Cantonese v Mandarin
Thread poster: Libero_Lang_Lab
| | Libero_Lang_Lab
Local time: 09:36
Russian to English
I realise this probably doesn't belong in this forum - hopefully a mod can move to the relevant location... but don't know where else to post it.
A client of mine is interested in having their website localised into Chinese, and have specified that they want it in both Mandarin and Cantonese. Is that a standard request? My understanding was that, for the purposes of a website, they would not need to be differentiated. Do they really need two completely separate mirror sites?
Thanks for any light you can shed.
| | Henry Zhang
Local time: 09:36
English to Chinese
| Traditional Chinese and Simplified Chinese || Feb 11, 2010 |
People in mainland China use simplified Chinese while those in Hong Kong and Taiwan use Traditional Chinese.
Cantonese is a very popular dialect spoken by people in Hong Kong and in some parts of China. I believe your client confuses Cantonese (spoken language) with Traditional Chinese (written language) here.

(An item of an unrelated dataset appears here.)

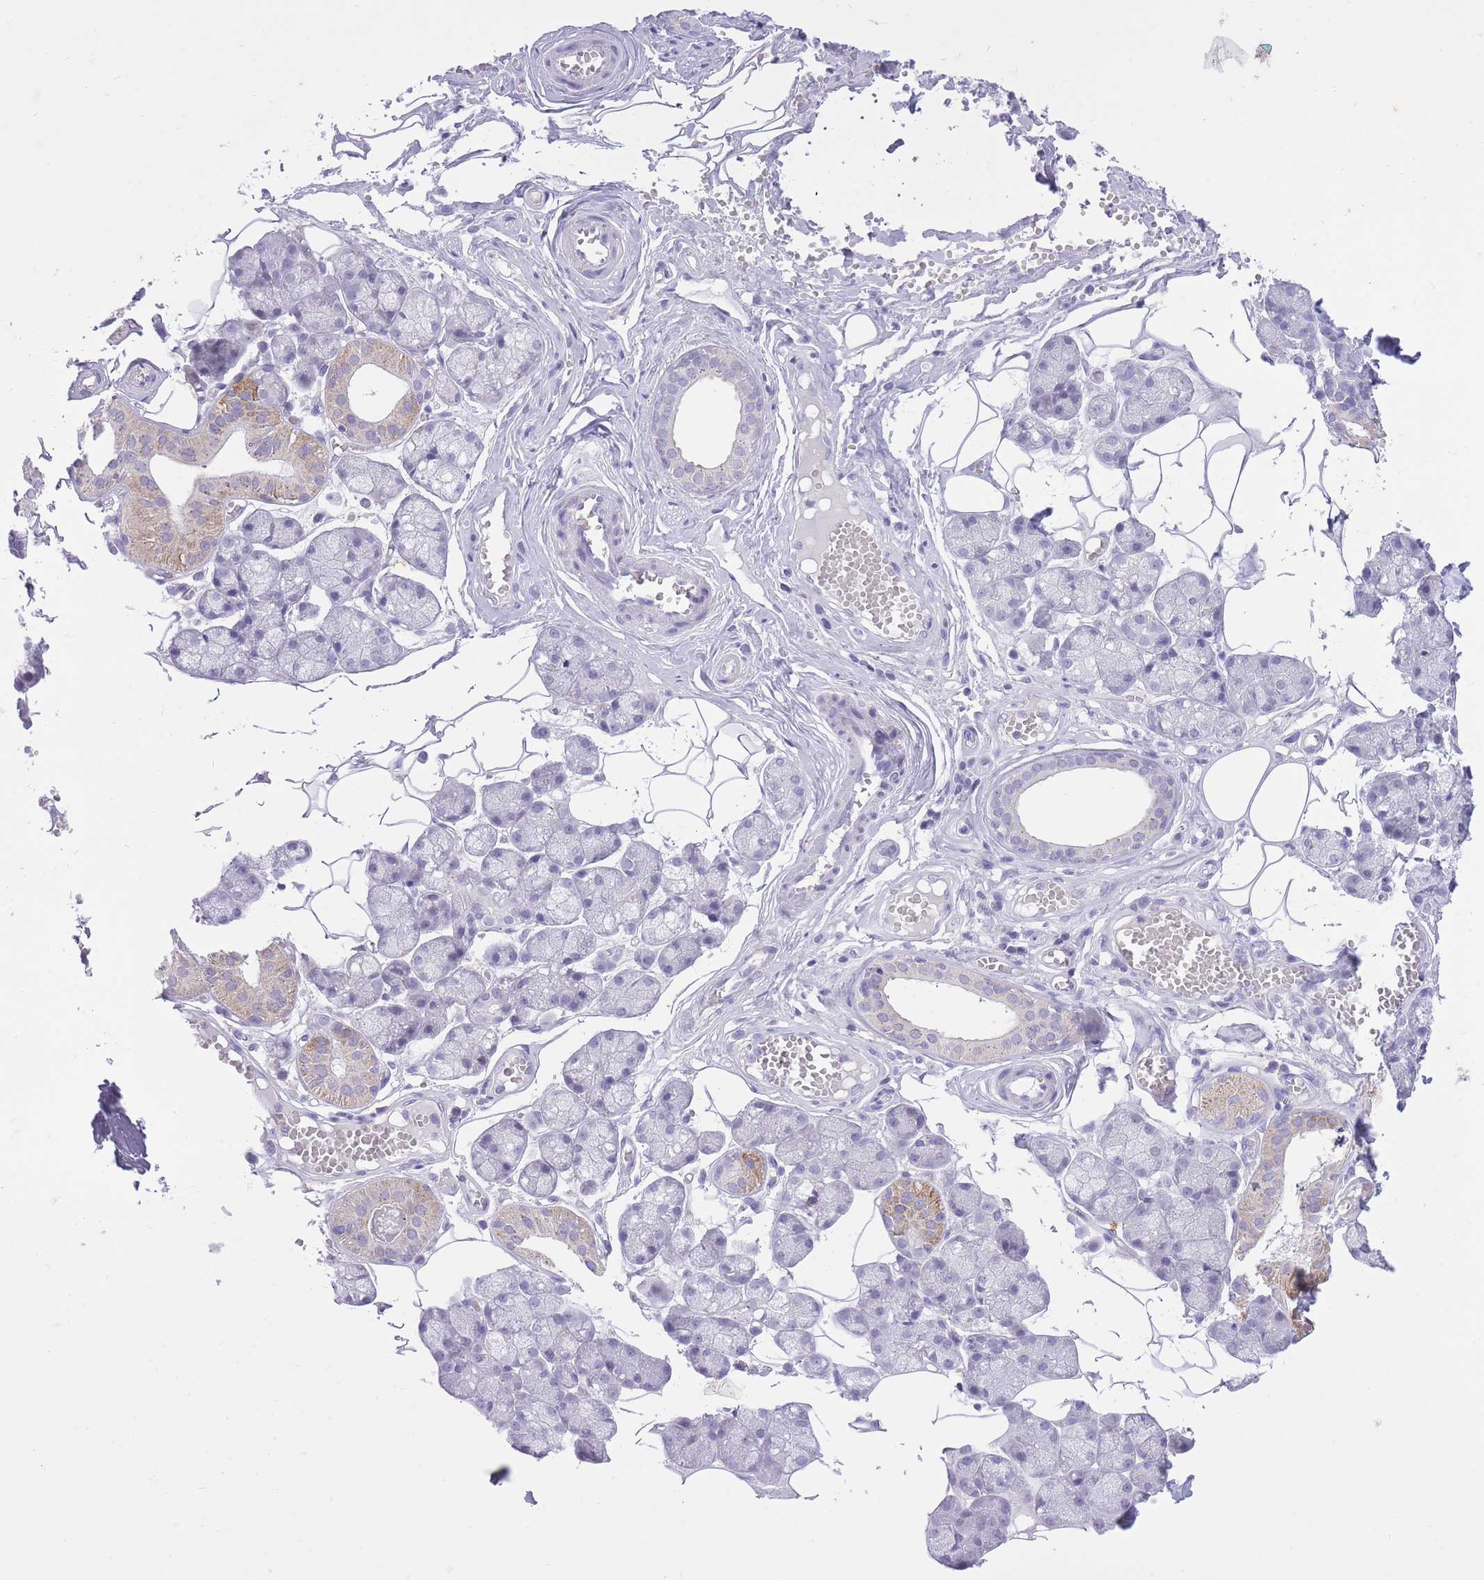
{"staining": {"intensity": "strong", "quantity": "<25%", "location": "cytoplasmic/membranous"}, "tissue": "salivary gland", "cell_type": "Glandular cells", "image_type": "normal", "snomed": [{"axis": "morphology", "description": "Normal tissue, NOS"}, {"axis": "topography", "description": "Salivary gland"}], "caption": "Immunohistochemistry (DAB (3,3'-diaminobenzidine)) staining of normal human salivary gland displays strong cytoplasmic/membranous protein positivity in about <25% of glandular cells.", "gene": "DENND2D", "patient": {"sex": "male", "age": 62}}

For many English website, there's a simplified Chinese and Traditional Chinese equivalent. For example:
http://www.apple.com/tw/ (Traditional Chinese, Taiwan)
http://www.apple.com/hk/ (Traditional Chinese, Hong Kong)
http://www.apple.com.cn/ (Simplified Chinese, mainland China)
Depending on which market your clients is focusing on, the website may need to be translated into Traditional Chinese or Simplified Chinese or both.
The website in TC are different from the website in SC not only because of characters, but also because of wordings. If you compare the three Chinese websites (two traditional Chinese websites and one simplified Chinese website), you would notice they use different Chinese words for the same English word.